We are all master procrastinators. At any opportunity, we'll re-write that chorus hook, replace, repair, re-track, reinvent. To some extent, this is what making a record is all about, but it comes with a little advice. With modern computer-based production, there is the potential for songs to sit unfinished for a long, long time. Although today's recording landscape allows almost limitless revision, editing and arranging possibilities at the click of a mouse, it is always worth considering what's important, what is necessary, and how the song is best served. Some of the work I am most proud of, was done very quickly, instinctively, with time or tool constraints. I don't think this is just a coincidence.
There are many reasons for wanting to go back and forward on ideas, I understand. Many fear failing to impress with their work - they don't want to be judged by this snapshot of their ability, or they set the bar mega-high, or they focus on the negatives in a track instead of moving forward on the positives. Perfectionism is OK, but learn to filter it. One finished track, on which you can learn lessons and take them into your future work, is way more valuable to you as an artiste than a thousand potential masterpieces at the bottom of the trash can.

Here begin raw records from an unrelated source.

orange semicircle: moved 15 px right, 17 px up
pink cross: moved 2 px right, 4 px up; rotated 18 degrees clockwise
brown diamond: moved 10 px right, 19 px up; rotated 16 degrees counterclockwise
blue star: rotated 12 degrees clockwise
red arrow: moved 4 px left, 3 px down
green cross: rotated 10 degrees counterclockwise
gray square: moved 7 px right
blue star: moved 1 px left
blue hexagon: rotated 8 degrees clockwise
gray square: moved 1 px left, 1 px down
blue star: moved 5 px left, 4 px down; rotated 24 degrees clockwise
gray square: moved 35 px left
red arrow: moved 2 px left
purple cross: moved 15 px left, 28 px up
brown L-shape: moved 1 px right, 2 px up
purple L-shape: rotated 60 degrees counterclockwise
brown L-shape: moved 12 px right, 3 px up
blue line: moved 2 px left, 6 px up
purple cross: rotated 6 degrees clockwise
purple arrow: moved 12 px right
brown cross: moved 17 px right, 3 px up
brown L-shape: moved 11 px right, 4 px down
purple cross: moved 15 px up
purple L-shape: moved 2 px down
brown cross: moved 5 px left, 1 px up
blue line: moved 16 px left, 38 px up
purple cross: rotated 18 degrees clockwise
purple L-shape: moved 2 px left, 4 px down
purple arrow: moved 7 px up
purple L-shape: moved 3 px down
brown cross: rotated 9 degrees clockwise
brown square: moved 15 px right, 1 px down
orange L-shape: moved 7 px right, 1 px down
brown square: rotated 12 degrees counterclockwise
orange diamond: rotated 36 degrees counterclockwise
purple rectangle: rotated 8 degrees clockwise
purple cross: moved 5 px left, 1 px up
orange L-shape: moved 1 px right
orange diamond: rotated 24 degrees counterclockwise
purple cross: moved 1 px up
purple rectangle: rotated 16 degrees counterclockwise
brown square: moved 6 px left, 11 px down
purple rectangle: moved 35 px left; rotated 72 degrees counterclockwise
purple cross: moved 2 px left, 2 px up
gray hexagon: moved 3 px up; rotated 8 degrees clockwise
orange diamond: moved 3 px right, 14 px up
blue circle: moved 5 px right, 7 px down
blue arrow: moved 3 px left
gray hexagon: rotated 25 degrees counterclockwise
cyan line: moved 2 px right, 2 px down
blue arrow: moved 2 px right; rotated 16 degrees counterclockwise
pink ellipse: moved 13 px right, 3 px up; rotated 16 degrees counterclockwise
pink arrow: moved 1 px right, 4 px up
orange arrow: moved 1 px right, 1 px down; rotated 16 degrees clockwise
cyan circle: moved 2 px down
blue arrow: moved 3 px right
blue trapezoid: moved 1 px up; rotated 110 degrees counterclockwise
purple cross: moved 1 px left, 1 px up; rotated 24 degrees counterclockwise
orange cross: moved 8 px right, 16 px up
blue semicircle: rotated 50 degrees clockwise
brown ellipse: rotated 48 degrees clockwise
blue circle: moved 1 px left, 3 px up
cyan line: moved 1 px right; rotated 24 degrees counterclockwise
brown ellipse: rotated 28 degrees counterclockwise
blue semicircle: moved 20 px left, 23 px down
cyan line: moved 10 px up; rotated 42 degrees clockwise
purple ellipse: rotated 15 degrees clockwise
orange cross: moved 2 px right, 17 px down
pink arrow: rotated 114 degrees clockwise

Now we come to the hard part - how do we know what to focus on, and what to skip by? Well, that comes down to working on those skills over time (or using a good producer who already has them) but in either case make sure you think about it. Work out what elements of your track are actually contributing to what you are trying to get across. Work out what it can't live without. Determine where the meat is, and which elements are the salt and pepper. Lastly think of the "big picture", because ultimately that's all-important. You don't need to spend hours crafting one backing vocal that hides in the back. Fire it in, and move on. See it away!
The old songwriting advice comes to mind here: write 20 songs a day, and throw 19 away. Not all things are meant to be finished, but most of the time, there's no lesson learned if they aren't.